(CNN)President Donald Trump isn't much for self-deprecation or passing off praise. Instead, he seeks it out constantly, betraying a perishing thirst for adulation -- even when his relationship to a given event, good or bad, is indirect, tangential or plainly nonexistent.
10 of the most questionable things Trump's claimed credit for
Trump routinely demands credit for positive economic developments. A great January 2017 jobs report? Trump effect! Old plans to add factory jobs in the US? Trump again. Bonuses to workers, some of which were reportedly negotiated during earlier contract talks, after the GOP tax bill passed? Thanks, Trump!
But those assertions, however fraught, are in some ways familiar. Despite his protests to the contrary, Trump is very much a politician. There are others, though, that defy reality in a more unusual way.

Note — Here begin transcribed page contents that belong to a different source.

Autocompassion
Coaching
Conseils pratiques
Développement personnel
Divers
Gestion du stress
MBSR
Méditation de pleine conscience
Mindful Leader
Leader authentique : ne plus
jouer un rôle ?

These are 10 of Trump's most questionable claims to credit and fame, beginning with his Tuesday tweet on airline safety.
The skies were friendly to civilian travelers on commercial jets in 2017. Not a single passenger flight crashed all year, anywhere. So in his first volley of post-vacation tweets, Trump on Tuesday applauded ... himself.
Asked by CNN what exactly Trump had done to be proud of, the White House said he "has raised the bar for our nation's aviation safety and security" and pointed to "his initiative to modernize Air Traffic Control" and "enhanced security measures" from the Department of Homeland Security.
Left unsaid: There hasn't been a fatal US commercial passenger airline crash in the US for nearly a decade.
In May 2017, Trump met with the editors of The Economist for a chat on economic policy. With Treasury Secretary Steve Mnuchin and Gary Cohn, director of the National Economic Council, by his side, the President held forth -- and made the following assertion about the phrase "priming the pump":
"Have you heard that expression used before?" he asked. "Because I haven't heard it. I mean, I just ... I came up with it a couple of days ago and I thought it was good. It's what you have to do."
The American Heritage Idioms Dictionary traced the saying back to the "late 1800s," but notes it was first "applied to government efforts to stimulate the economy" during the 1930s.
Trump was born in 1946.
Democratic Sen.-elect Doug Jones' special election win in Alabama last month highlighted deep divisions among Republicans in Washington and around the country. In a topsy-turvy race, Trump twice bet on the wrong horse. First he backed Luther Strange to beat Roy Moore in the GOP primary. Moore won. Then he endorsed Moore, who lost to Jones.
Alas, Trump still managed multiple pats of his own back -- for helping Strange lose by less than he would have without the President's support. (Even then, PolitiFact ruled the claim "mostly false.")
When Obama released his long-form birth certificate in April 2011, Trump touted his role in "getting rid of this issue."
"We have to look at (the birth certificate), we have to see is it real, is it proper, what's on it, but I hope it checks out beautifully," he said. "I am really proud, I am really honored."
But the lie, and its crude appeal to a certain segment of the voting public, proved too dear to really let go. Trump would peddle it for another five years, before eventually backing off and blaming the whole thing on Hillary Clinton.
Another weird whopper from the 2016 campaign trail here. "Do people notice Hillary is copying my airplane rallies," he asked in a September tweet. "(S)he puts the plane behind her like I have been doing from the beginning."
As you'll see below, Clinton might well have been "copying" any number of former candidates. In fact, using one's means of transport as a backdrop, first in the form of a train car, for political rallies dates back at least a century.
Did Trump's foresight launch Lady Gaga's career? Sure did, Trump says. In a 2011 book, he boasted that his decision to ask her to perform at the 2008 Miss Universe pageant sent her career into the stratosphere.